Friday, April 3, 2009
Pall-Pourri: NPR; Communication teaching; Prognosis research
1)
NPR's Fresh Air yesterday (April 2) had an extended interview with Dr. Robert Martensen about his book A Life Worth Living (interview here; you can stream this free online). The interview is very personal (about family members' deaths) and also talks candidly and wisely about the state of end-of-life care in the US. He also gives a pretty good description of what palliative care is and does and should do. One of his major points is the wholsesale abandonment of real communication with patients and families who are dying or chronically ill and declining about what's going on, what the real options are, etc. It's great. (Thanks to my wife for letting me know abou this.)
2)
JCO has a great paper about teaching oncologists to teach communication skills to oncology fellows (free full-text here), which leads off with this compelling scenario:
Dr B, a faculty oncologist supervising fellows at an outpatient oncology clinic, faces a common teaching quandary. A second-year oncology fellow presents a patient with metastatic lung cancer, which has progressed despite second-line palliative chemotherapy. The fellow concludes his presentation, which was technically impeccable, by saying, "I thought the patient was not getting how bad this is, so it was time to hang crepe. I told him it was a choice between phase I or nothing." Dr B knows the fellow to be a careful physician who is genuinely concerned about the well-being of his patients. Yet the fellow's comment about hanging crepe raises a red flag for Dr B, because in his experience, blunt disclosures of poor prognoses may lead patients to wonder if their physician is still on their side. In addition, Dr B does not like telling patients that there is nothing more to be done. But he is not sure how to get the fellow to understand this. Should he confront the fellow about this, or just let the comment pass?This article summarizes the approach of the Oncotalk Teach program's faculty development training in teaching communication skills to fellows - particularly the specific model they propose using which involves (before patient communication encounters) establishing goals for the encounter - having fellows establish their own goals/learning needs - with the faculty acting more as a guide/mentor to the fellow as opposed to a role-model (in which the fellow watches and is supposed to learn what to do through observation) or critic/judge ('you should have done it this way').
It's a model which clearly has relevance for palliative care clinicians who train others in communication as well, and as I read it it was a good opportunity to reflect on my own strategies and how they could be improved. I hope to see more in the future about this.
3)
BMJ is publishing a 4-part series about research about prognosis - first one is here. (It does not appear that the series is going to be particularly aimed at prognostication in patients with terminal illnesses, however it will hopefully be relevant for all of us who try to interpret prognosis literature frequently). This paper is a general discussion of prognostic research, and goes a little bit into the problems clinically interpreting complex prognostic models, particularly as they are initially developed, published, and we all sit around wondering Well what do we do with this? Hopefully the series will be a good, EBM-primer on prognostic research... A quote:
'Finally, clinicians often do not know how to use predicted probabilities in their decision making. Validation studies are scarce, but even fewer models are tested for their ability to change clinicians’ decisions, let alone to change patient outcome. We support the view that no prediction model should be implemented in practice until, at a minimum, its performance has been validated in new individuals. The third article in this series discusses why validation studies are important and how to design and interpret them.'4)

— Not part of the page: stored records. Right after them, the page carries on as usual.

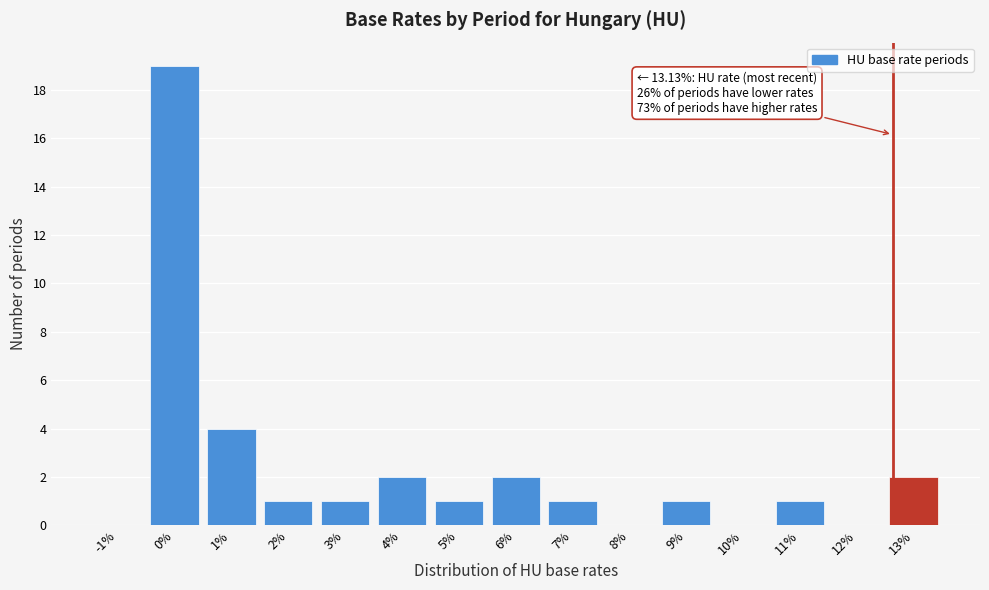

Reading left to right, extract all data points from this chart.

-1%=0	0%=19	1%=4	2%=1	3%=1	4%=2	5%=1	6%=2	7%=1	8%=0	9%=1	10%=0	11%=1	12%=0	13%=2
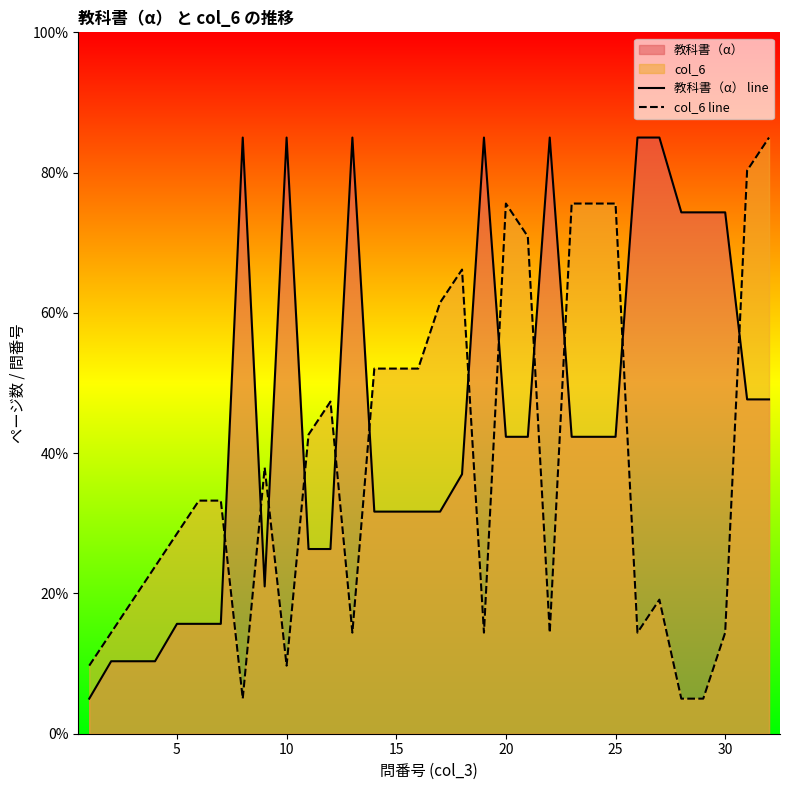

What is the maximum value shown in the chart?

85.0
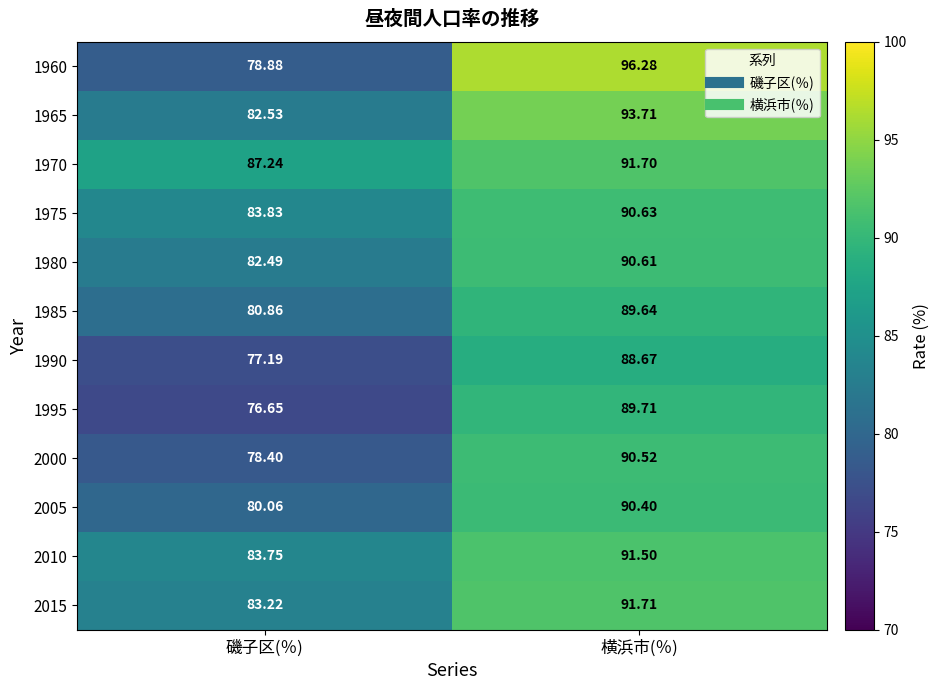

At which category is the sum across all series the highest?

横浜市(％)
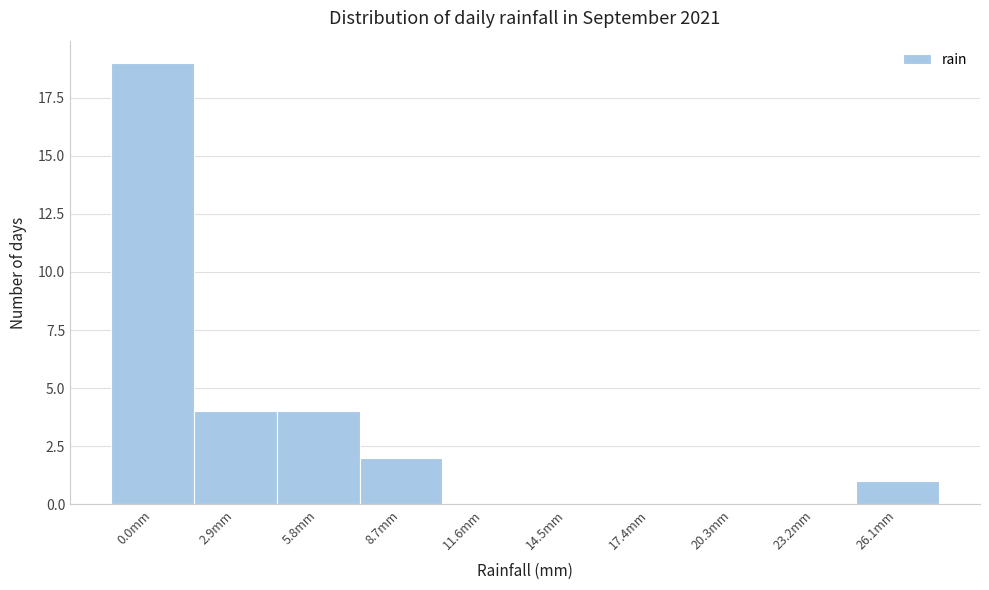

Reading left to right, extract all data points from this chart.

0.0mm=19	2.9mm=4	5.8mm=4	8.7mm=2	11.6mm=0	14.5mm=0	17.4mm=0	20.3mm=0	23.2mm=0	26.1mm=1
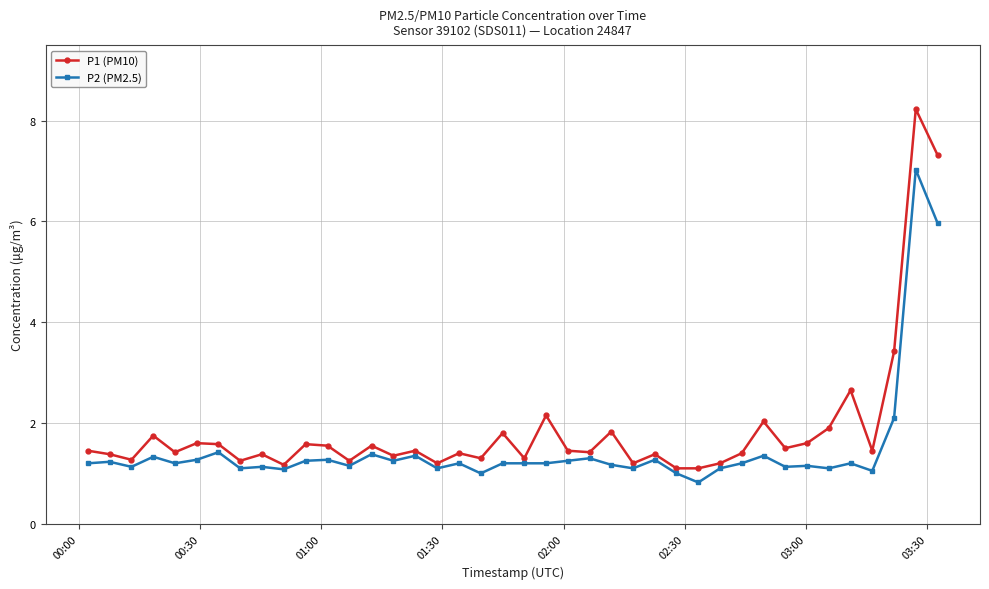

Which series has the largest range (max minus min)?

P1 (PM10)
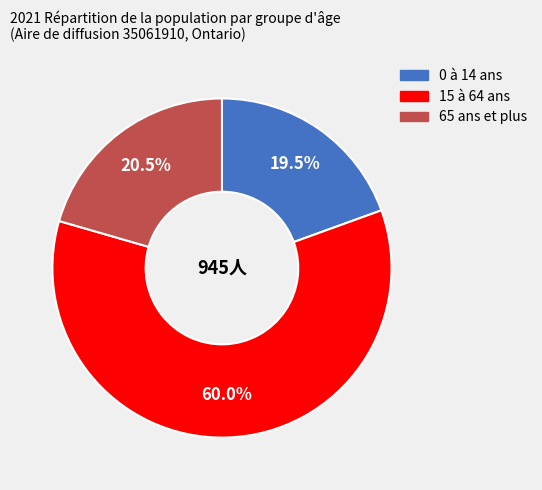

Count the number of slices in the pie.

3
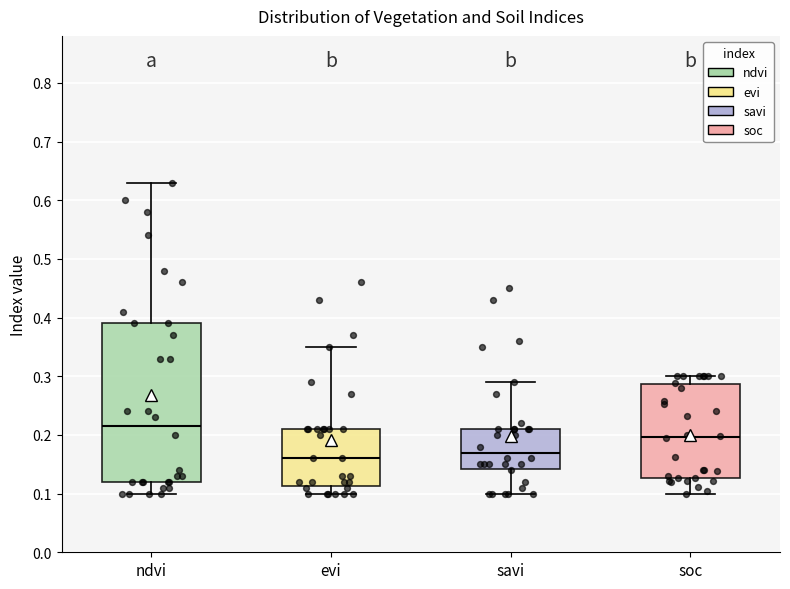

Reading left to right, read every box against the y-axis: the position of its median line, the range the box covers, and the ends of its whiskers. The values are not printed on the chart, so give them approximately, as read against the axis.

ndvi: median 0.22, box 0.12 to 0.39, whiskers 0.10 to 0.63
evi: median 0.16, box 0.11 to 0.21, whiskers 0.10 to 0.35
savi: median 0.17, box 0.14 to 0.21, whiskers 0.10 to 0.29
soc: median 0.20, box 0.13 to 0.29, whiskers 0.10 to 0.30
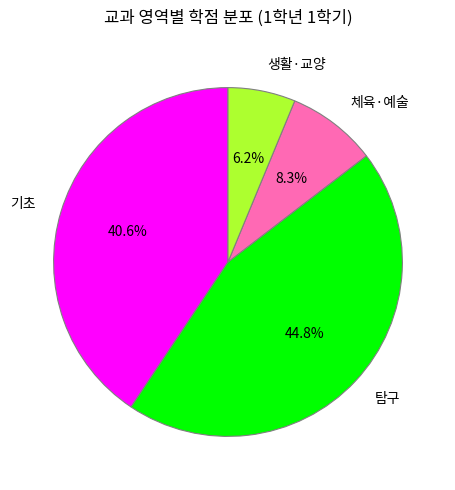

Count the number of slices in the pie.

4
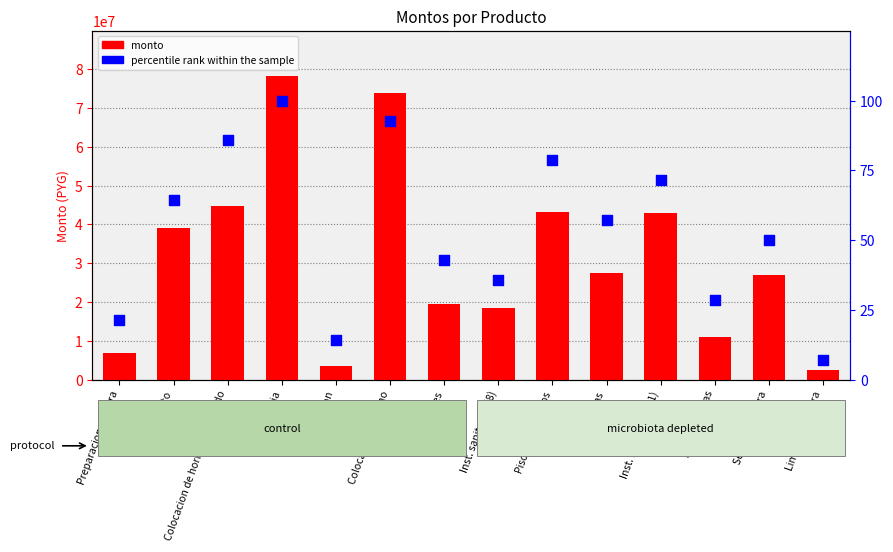

What is the total value across all series at Colocacion de hormigon armado?

44642016.7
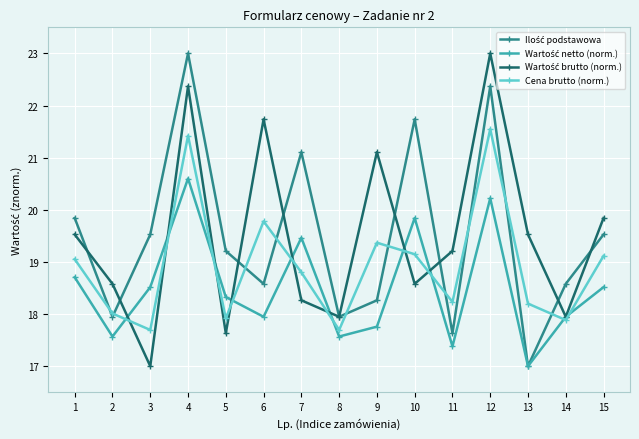

What is the difference between the highest and lowest values at 9?

3.3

BMJ also recently published a news story on concerns that opening up funding in the UK for costly treatments for patients at the end of life will divert funding away from other patients/preventative care/etc. It involves recent efforts to increase access in the UK to expensive but potentially life prolonging treatments in patients with advanced illnessess. They quote the astonishing figure that 64% of an individual's lifetime health care costs occur in the last year of life in the UK. Astonishing, at least on the surface; however by definition one's last year of life is usually when one is the most ill and need the most health care.... I am curious as to whether we (in the US) will begin having this conversation as well given the talk of Medicare requiring that they will require more evidence that certain treatments work prior to paying for them.